Montgomery school officials asks for delay in using new state tests for graduation

October 8, 2014

Montgomery County school leaders asked state officials Wednesday for a two-year delay in requiring that Maryland high school students pass new standardized tests in order to graduate.

The new tests, based on the national Common Core State Standards, are viewed as a more rigorous replacement for the High School Assessments, or HSAs, which Maryland has used since 2005 to test learning in Algebra 1, English 10, biology and government.

Montgomery has supported the new state tests — developed by the Partnership for Assessment of Readiness for College and Careers (PARCC) — but district officials have voiced concern about how the results will be used as Maryland transitions to them.

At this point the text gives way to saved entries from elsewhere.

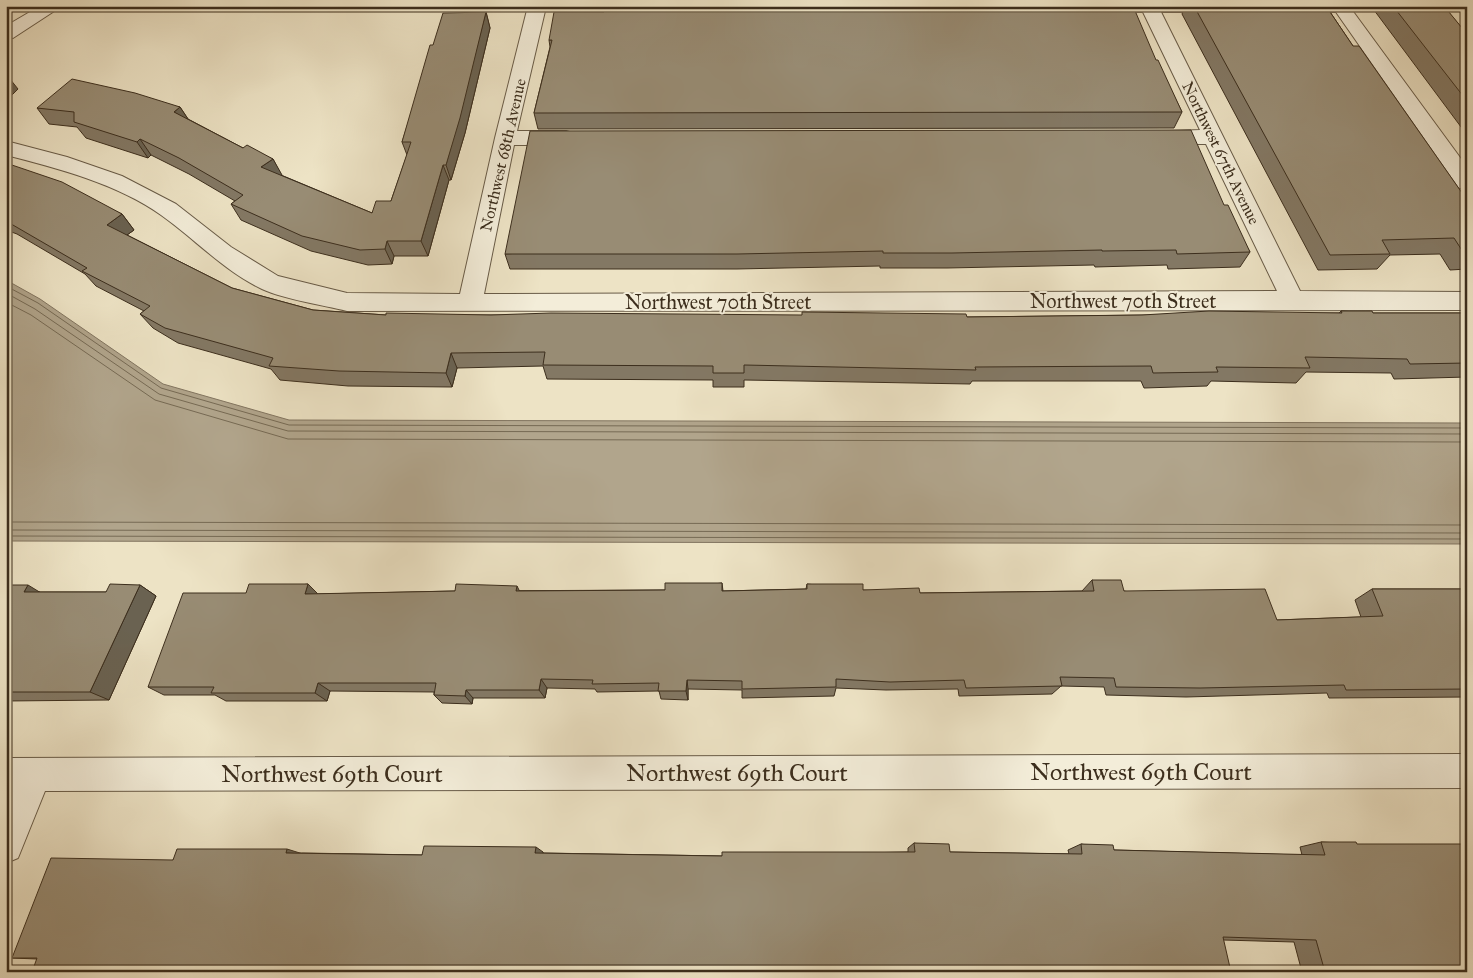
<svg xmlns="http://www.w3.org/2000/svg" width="1473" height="978" font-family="'IM FELL Great Primer',serif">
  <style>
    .water { fill: #b1a58c; stroke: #827560 }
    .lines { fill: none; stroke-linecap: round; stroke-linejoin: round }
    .shore { stroke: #766a54; stroke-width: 1 }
    .minor-casing { stroke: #685b47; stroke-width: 2 }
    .minor { fill: #f3edd9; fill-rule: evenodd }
    .wall { fill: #837864; stroke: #3c2e1d }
    .shaded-wall { fill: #6a6251; stroke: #3c2e1d }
    .building { fill: #988c74; stroke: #3c2e1d }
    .labels { text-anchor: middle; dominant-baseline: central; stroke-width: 4; stroke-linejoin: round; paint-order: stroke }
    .far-street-label { font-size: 16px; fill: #3c2e1d; stroke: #f3edd9 }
    .street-label { font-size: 20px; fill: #3c2e1d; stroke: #f3edd9 }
    .near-street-label { font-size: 24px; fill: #3c2e1d; stroke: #f3edd9 }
  </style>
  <rect width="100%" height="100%" fill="#ede3c5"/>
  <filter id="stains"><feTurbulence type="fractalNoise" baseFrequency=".004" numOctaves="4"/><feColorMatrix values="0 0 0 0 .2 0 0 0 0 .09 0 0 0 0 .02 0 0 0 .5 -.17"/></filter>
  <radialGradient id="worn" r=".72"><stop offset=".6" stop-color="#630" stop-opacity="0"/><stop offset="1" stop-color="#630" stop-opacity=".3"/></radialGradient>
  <path class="water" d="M6,280L40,299L163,384L289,420L1467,423V544L6,541Z"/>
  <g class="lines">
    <path class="shore" d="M6,286L38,303L161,388L289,425L1467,428
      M6,293L35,309L159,394L288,431L1467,434
      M6,302L31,315L155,400L288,439L1467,442
      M6,522L1467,525
      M6,530L1467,533
      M6,536L1467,539"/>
    <g class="minor-casing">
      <path id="minor" d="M40,6H62L13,38L6,39V26Z
        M524,6L651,7L648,11L642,12L545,11L517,131H566L573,133L576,138L573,143L566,145H514L484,294L1277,291L1206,144H1156L1149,142L1146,137L1149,132L1200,130L1143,12H1095L1089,11L1086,7L1230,6L1228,11L1222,12H1161L1300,291L1467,292V310L347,311C323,305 283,299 262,289C224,271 195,239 161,215C118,184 57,168 6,155V141L67,157L122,176L176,204L231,247L278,276L347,293L460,294L495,138L527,10Z
        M1349,6L1467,167V190L1459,188L1336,12H1290L1284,11L1281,7Z
        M1467,754V788L45,791L18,858L6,863V804L11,792H6V758Z"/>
    </g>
    <use href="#minor" class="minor"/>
  </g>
  <path class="wall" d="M1185,6H1326L1353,46L1467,200V269L1450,270L1440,254L1390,255L1377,269L1318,270L1182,14Z
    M1371,6H1447L1445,8L1467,34V135Z
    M486,12L490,28L465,133L451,180H449L428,256H394L392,264L368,265L311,251L241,220L231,204L235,201L189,174L151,155L148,158L86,138L77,127L49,124L37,108L180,107L188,119L243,148L273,159L281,175L372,213L391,201L407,155L402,142L433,45Z
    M549,40L1156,60L1182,112L1174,128L538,129L534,113L550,47Z
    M6,163L122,214L134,230L127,235L232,288L313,310L386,315H491L967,317L1339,313L1341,311L1373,313H1467V377L1394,379L1391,373L1306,372L1296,383L1211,381L1207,386L1144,388L1141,381H972L970,384L744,380V387H713V380L547,379L543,366L457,368L452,387L348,386L280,380L271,369L178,343L153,328L140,314L144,311L96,286L85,274L17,234L6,230Z
    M1224,205L1250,252L1240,267L1168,269L1167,265L1095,267L1094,265L947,268H880V266L737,269H510L505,254Z
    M1092,580L1124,591L1277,620L1361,617L1355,600L1372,589H1467V697L1329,698L1327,693L1186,697L1106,695L1104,687L1061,686L1052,694L959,696L958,689L886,690L836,688L834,696L742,698V690L688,689V700L661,699L659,691L597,692L595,689L547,688L545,698H473L472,704L442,703L434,695V692L330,691L327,701H226L215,695H164L148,687L246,593L308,584L318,594L455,591L665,590L722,583L723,591L806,589L807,584L863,590L920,593L1082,591Z
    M6,585L40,592H106L140,585L156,596L109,700L6,701Z
    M1321,842L1357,844L1467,972H1302L1294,942L1223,940L37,959L12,958L173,860L303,853L422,855L543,852V853L722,856L908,852V848L914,843L950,852L1069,854L1068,850L1081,844L1114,850L1302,855L1300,847Z"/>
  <path class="shaded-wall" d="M486,12L490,28L465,133L451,180L446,165Z
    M6,74L18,89L6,101Z
    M180,107L190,122L174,112Z
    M140,139L151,155L148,158L137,142Z
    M273,159L282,175L270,183L261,167Z
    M443,165L449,180L428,256L421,241Z
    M122,214L134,230L120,240L107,225Z
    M387,241L394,256L392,264L385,249Z
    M451,353L457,368L452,387L446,373Z
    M308,584L319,595L305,594Z
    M28,585L46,596L24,592Z
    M140,585L156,596L109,700L90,692Z
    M517,586L522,596L516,591Z
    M541,679L547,688L545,698L539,690Z
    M687,680L688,689V700L686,691Z
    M318,683L330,691L327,701L315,693Z
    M466,690L473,698L472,704L465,696Z
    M536,847L543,852V858L535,853Z
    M287,849L303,854L286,853Z"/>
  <path class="building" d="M605,6H1133L1156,60H1158L1182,112L534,113L552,40H549L554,12H604Z
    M1194,6H1326L1353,46H1359L1467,200V255H1465L1454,238L1382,240L1390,254L1330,255Z
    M1393,6H1444L1467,34V101Z
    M486,12L460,118L446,165H443L421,241H387L385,249L360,250L302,236L231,204L243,195L179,158L140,139L137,142L74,122V112L37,108L72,79L135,93L180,107L174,112L243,148L247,145L273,159L261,167L372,213L376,201H391L411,142H402L430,45H433L443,13Z
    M1191,130L1224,205H1228L1250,252L1177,254L1176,250L1102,251V250L952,253H883V251L737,254H505L530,131Z
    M6,163L62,182L122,214L107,225L232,288L313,310L386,315V313L491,315L551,313L802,315V312L966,314L967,317L1142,315L1209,311L1342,313L1341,311H1372L1373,313H1467V363L1410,364L1407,359L1305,357L1310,368L1216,367L1218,372L1153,373L1151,366L975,367L976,370L744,365V373H713V366L543,365L545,352L451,353L446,373L339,371L269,366L273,358L165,328L140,314L150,306L82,271L87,268L6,221Z
    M1092,580H1121L1124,591L1265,589L1277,620L1383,616L1372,589H1467V689L1346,690L1344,685L1200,688L1116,687L1114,678L1060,677L1062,686L966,688L964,680L890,682L836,679V687L742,689V681L687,680L686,691H658L659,683L592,684L593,680L541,679L539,690H466L465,696L434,695L436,683H318L315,693H211L214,687H148L183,593H246L249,584H308L305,594L455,591L456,584L517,586L516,591L665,590V583H722V591L807,589V584H863V590L919,588L920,593L1094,591Z
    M110,584L140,585L90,692H6V585H28L24,592H106Z
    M1321,842H1356L1357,844H1467V972H1325L1316,940L1223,937L1231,972H32L37,958H12L51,858L173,860L177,849H287L286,853L422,855L424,846L536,847L535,853L722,856V852H915L914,843L949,844L950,852L1082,854L1081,844L1113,845L1114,850L1325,855Z"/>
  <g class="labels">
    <g class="far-street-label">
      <text transform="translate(1221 153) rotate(64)">Northwest 67th Avenue</text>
      <text transform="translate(503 155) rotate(-77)">Northwest 68th Avenue</text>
    </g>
    <g class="street-label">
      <text x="1123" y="301">Northwest 70th Street</text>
      <text x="718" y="302">Northwest 70th Street</text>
    </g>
    <g class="near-street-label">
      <text x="1141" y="772">Northwest 69th Court</text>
      <text x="737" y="773">Northwest 69th Court</text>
      <text x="332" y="774">Northwest 69th Court</text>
    </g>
  </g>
  <rect width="1473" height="978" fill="none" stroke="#ede3c5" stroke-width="25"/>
  <rect x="8" y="8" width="1458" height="963" fill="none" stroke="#3c2e1d" stroke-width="2.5"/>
  <rect x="12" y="12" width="1448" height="953" fill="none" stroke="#3c2e1d"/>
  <rect width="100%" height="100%" filter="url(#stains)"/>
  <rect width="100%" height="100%" fill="url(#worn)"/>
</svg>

Students in Maryland will take the PARCC tests for the first time this year across grades three to eight, and in Algebra 1 and English 10, courses linked to a high school graduation requirement.

“We think there are lots of practical issues we should be looking at before we make these tests count, so to speak, for our students,” Montgomery County Board of Education President Phil Kauffman said Wednesday, shortly after the county released a letter he sent to the state on the board’s behalf.
“Time is of the essence; this is a real issue that will impact the real lives of students,” Kauffman wrote in the letter.

Maryland education officials emphasized that passing the new state tests is not a graduation requirement for this year’s juniors or seniors, who must still show that they have passed the HSAs or completed a project-based assessment known as a bridge plan.